#### [PETIT EXERCICE A]
Reproduisez sans rien changer tout ce qui va de "L’homme qui rêvait" jusqu'à "cochonnaille en quantité." dans le récit sur la fête de Saint Marceau.
#### [PETIT EXERCICE B]
Résumez en deux phrases le récit sur la fête de Saint Marceau.
#### [PETIT EXERCICE C]
Poursuivez le récit sur la fête de Saint Marceau à partir de sa dernière phrase.

#### [EXTRAIT DE PAGE]
L’homme qui rêvait d’être chef de chantier - Batiweb
Le 17 mars 2001, le petit village de Saint Marceau, au cœur de la Sarthe, est en fête. Le bourg s’apprête à fêter dignement un évènement hors du commun. Elus, notables et chefs d’entreprises se sont tous donnés rendez-vous afin de fêter avec la population l’ouverture tant attendue des travaux de l’A28. La construction de cette nouvelle percée routière entre le Mans et Tours représente en effet pour l’économie locale une bouffée d’oxygène. La maire de Saint Marceau a préparé cette journée dans les règles. Salle des fêtes réquisitionnée, vin à volonté et, comme il se doit dans la région, cochonnaille en quantité.

#### [JEU DE DONNÉES]
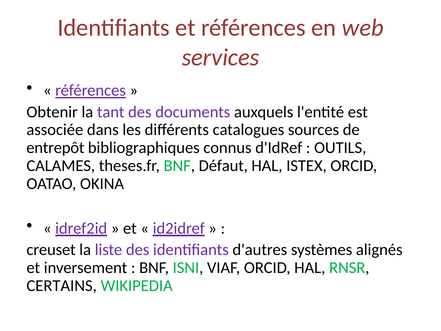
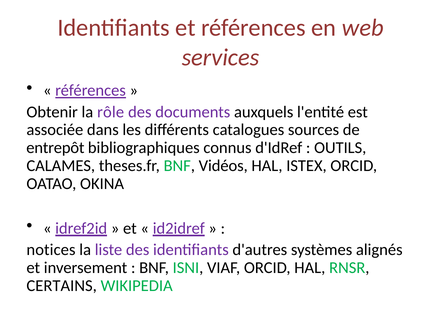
tant: tant -> rôle
Défaut: Défaut -> Vidéos
creuset: creuset -> notices
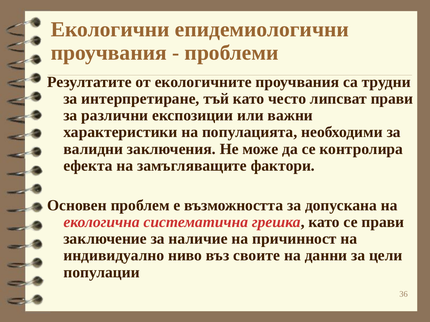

#### [CORRIGÉ A]
L’homme qui rêvait d’être chef de chantier - Batiweb
Le 17 mars 2001, le petit village de Saint Marceau, au cœur de la Sarthe, est en fête. Le bourg s’apprête à fêter dignement un évènement hors du commun. Elus, notables et chefs d’entreprises se sont tous donnés rendez-vous afin de fêter avec la population l’ouverture tant attendue des travaux de l’A28. La construction de cette nouvelle percée routière entre le Mans et Tours représente en effet pour l’économie locale une bouffée d’oxygène. La maire de Saint Marceau a préparé cette journée dans les règles. Salle des fêtes réquisitionnée, vin à volonté et, comme il se doit dans la région, cochonnaille en quantité.

#### [CORRIGÉ B]
Le 17 mars 2001, le village de Saint Marceau, dans la Sarthe, fête avec élus, notables et chefs d'entreprises l'ouverture des travaux de l'A28, une nouvelle route entre Le Mans et Tours qui représente une bouffée d'oxygène pour l'économie locale. La maire a préparé la journée dans les règles, avec la salle des fêtes réquisitionnée, du vin à volonté et de la cochonnaille en quantité.

#### [CORRIGÉ C]
Pour une fois, la vedette du jour n’est pas un élu. C’est le responsable de ce vaste chantier, en l’occurrence Roger Martin. L’homme est sur les lieux depuis plusieurs semaines. Il a déjà recruté localement une vingtaine d’ouvriers qualifiés. Les loueurs d’engins TP de la région sont également aux anges. Ils ont acheminé sur le site des dizaines de bulldozers, de pelleteuses, de niveleuses et de camions à benne. Sur le terrain plusieurs milliers de m2 sont déjà dégagés afin de recevoir une série de mobil-homes flambants neufs. Roger Martin a même négocié avec les restaurateurs locaux les prix des repas de ses équipes pour la durée des travaux. En cette gaie et fraîche matinée, chacun y va de son discours à la gloire de ces grands travaux qui désenclavent les régions et libèrent les hommes. Avec le chantier, c’est une ère de prospérité qui s’annonce. La journée sera euphorique mais la suite, hélas, prendra les allures d’une sérieuse gueule de bois.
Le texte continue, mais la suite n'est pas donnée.